Brésil / / Amérique du sud

Considérée comme une des principales causes responsables de la déforestation au Brésil, l’activité agricole peut se développer économiquement sans qu’il soit pour autant nécessaire de détruire l’Amazonie. Telle est la conclusion du rapport ‘Comment développer l’économie rurale sans détruire l’Amazonie’, de l’ONG Imazon.

D’après les auteurs du rapport, le facteur critique pour augmenter la production sans déboiser est d’augmenter la productivité agricole qui, malgré les progrès techniques, est encore en-deçà de son potentiel. La productivité moyenne est seulement un quart de ce qu’elle pourrait être en utilisant des techniques plus adaptées.

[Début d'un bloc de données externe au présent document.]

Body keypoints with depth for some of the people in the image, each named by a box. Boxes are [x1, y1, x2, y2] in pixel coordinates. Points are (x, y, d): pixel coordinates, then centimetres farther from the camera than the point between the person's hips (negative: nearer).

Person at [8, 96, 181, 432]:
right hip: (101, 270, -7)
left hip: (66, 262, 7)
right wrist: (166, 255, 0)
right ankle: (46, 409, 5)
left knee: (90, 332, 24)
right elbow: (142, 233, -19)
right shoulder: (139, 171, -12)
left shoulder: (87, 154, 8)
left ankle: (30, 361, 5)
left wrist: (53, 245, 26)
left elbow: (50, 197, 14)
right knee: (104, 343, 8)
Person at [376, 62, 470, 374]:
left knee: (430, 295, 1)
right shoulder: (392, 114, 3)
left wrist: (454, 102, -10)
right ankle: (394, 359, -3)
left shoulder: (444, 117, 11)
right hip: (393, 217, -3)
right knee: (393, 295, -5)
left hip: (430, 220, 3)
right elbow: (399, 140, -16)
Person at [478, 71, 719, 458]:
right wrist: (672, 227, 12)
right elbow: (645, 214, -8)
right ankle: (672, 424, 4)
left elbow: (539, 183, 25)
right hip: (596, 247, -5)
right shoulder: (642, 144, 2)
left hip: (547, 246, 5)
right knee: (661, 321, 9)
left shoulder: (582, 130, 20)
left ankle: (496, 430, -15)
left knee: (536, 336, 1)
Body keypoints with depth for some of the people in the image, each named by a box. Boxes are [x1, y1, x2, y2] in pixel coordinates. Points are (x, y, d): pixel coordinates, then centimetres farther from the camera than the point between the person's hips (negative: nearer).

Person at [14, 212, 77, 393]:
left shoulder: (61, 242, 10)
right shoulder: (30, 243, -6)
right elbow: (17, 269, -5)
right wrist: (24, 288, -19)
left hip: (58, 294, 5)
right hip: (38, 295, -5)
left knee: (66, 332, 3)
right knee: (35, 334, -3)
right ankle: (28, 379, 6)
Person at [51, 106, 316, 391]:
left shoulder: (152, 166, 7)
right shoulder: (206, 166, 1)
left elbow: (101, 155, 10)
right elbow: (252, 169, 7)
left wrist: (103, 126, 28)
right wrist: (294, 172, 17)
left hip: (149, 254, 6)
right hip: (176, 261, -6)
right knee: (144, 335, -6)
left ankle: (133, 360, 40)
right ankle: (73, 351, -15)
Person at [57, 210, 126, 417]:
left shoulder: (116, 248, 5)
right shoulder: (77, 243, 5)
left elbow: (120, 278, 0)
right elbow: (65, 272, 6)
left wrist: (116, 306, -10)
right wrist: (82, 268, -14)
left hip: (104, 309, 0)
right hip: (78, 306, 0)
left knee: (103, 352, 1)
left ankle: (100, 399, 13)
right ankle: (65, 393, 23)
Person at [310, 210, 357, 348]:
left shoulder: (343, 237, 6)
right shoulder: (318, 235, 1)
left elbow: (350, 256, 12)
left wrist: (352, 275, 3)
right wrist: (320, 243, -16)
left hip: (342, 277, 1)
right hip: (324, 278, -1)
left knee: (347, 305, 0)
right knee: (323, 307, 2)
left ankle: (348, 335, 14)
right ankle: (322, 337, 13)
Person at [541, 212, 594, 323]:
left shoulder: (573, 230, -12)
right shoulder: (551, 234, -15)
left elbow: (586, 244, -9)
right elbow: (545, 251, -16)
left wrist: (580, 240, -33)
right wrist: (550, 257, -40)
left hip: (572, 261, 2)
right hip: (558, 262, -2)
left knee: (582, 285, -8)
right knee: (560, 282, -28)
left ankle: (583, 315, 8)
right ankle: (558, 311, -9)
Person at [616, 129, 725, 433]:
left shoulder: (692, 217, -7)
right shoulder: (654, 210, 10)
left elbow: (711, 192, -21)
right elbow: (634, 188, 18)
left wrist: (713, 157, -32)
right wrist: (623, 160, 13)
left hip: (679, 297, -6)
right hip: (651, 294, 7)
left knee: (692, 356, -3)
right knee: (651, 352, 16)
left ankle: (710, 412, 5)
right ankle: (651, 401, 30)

La solution : améliorer la productivité

Les scientifiques estiment par exemple qu’il est possible de répondre à la demande croissante de viande d’ici 2022 en augmentant la productivité des pâturages de 24% par an.

La hausse de la production -sans déforestation- devrait en outre créer près de 39000 emplois, d’après les estimations d’Imazon.

Ainsi, sans déboiser, il serait possible, d’ici 2022, d’augmenter la production agro-alimentaire de près de 4 milliards de R$ (1,5 milliard d’euros) en valeur.

Il faudrait pour cela investir 400 millions d’euros par an jusqu’en 2022 – chiffre raisonnable puisqu’il représente 70% du crédit rural annuel moyen accordé à l’élevage en Amazonie entre 2005 et 2009.

La fiscalité est aussi une arme

Pour que la production agricole augmente sur des zones déjà déboisées, les pouvoirs publics devront corriger les failles fiscales qui découragent l’investissement sur ces zones et vont dans le sens de la déforestation. “L’application de l’ITR (Impôt Foncier Rural), par exemple, diminuerait l’occupation des terres à des fins spéculatives, et encouragerait la production tout en augmentant les prélèvements de l’Etat“, affirme le chercheur Daniel Silva.

De plus, d’après le spécialiste, “l’inefficacité de l’Etat dans la régularisation des terres freine les investissements productifs, ouvrant une brèche aux pratiques spéculatives et au blanchiment d’argent “, conclut-il.